## WORK TO BE COMPLETED
Render all of the data below as a two-column CSV with the headers text and answer. Give one row per text-and-answer pair, put each field in quotes with any line breaks turned into spaces, and leave out the pictures.
(Beginning of THE INPUT)
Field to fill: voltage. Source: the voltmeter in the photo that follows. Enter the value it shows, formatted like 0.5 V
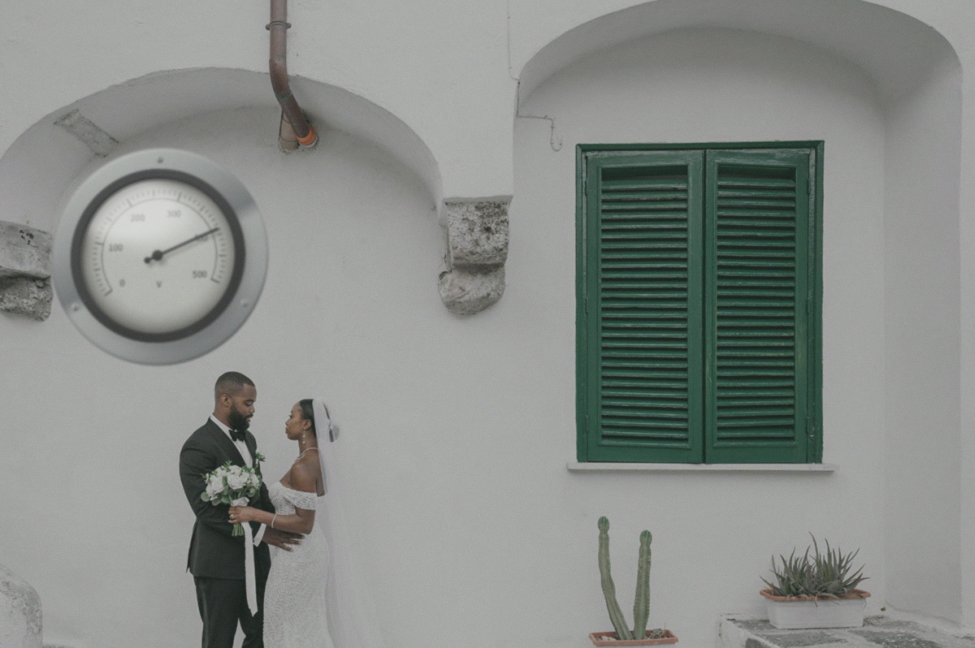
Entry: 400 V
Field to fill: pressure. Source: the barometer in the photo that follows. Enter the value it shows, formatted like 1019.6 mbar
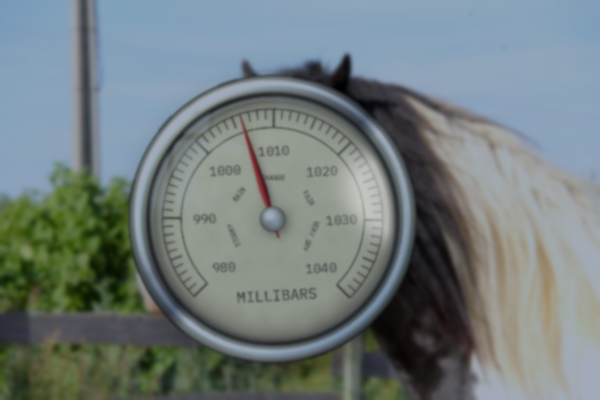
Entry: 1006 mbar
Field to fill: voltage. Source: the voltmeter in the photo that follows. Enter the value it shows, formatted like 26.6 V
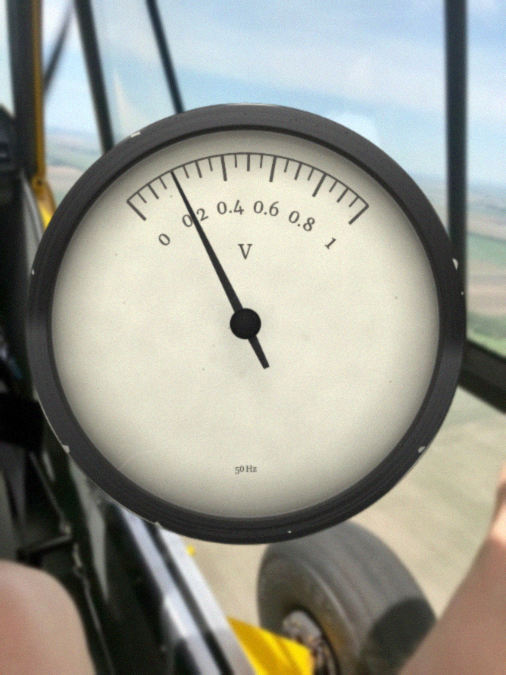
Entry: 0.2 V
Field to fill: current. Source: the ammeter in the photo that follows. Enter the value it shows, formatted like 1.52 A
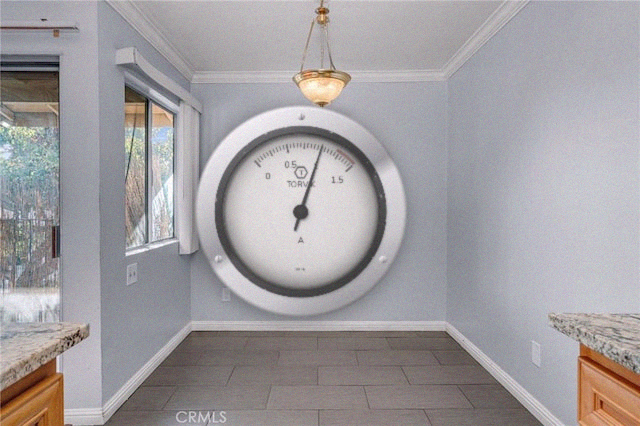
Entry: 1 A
(End of THE INPUT)
## TASK SOLUTION
text,answer
"Field to fill: voltage. Source: the voltmeter in the photo that follows. Enter the value it shows, formatted like 0.5 V Entry:","400 V"
"Field to fill: pressure. Source: the barometer in the photo that follows. Enter the value it shows, formatted like 1019.6 mbar Entry:","1006 mbar"
"Field to fill: voltage. Source: the voltmeter in the photo that follows. Enter the value it shows, formatted like 26.6 V Entry:","0.2 V"
"Field to fill: current. Source: the ammeter in the photo that follows. Enter the value it shows, formatted like 1.52 A Entry:","1 A"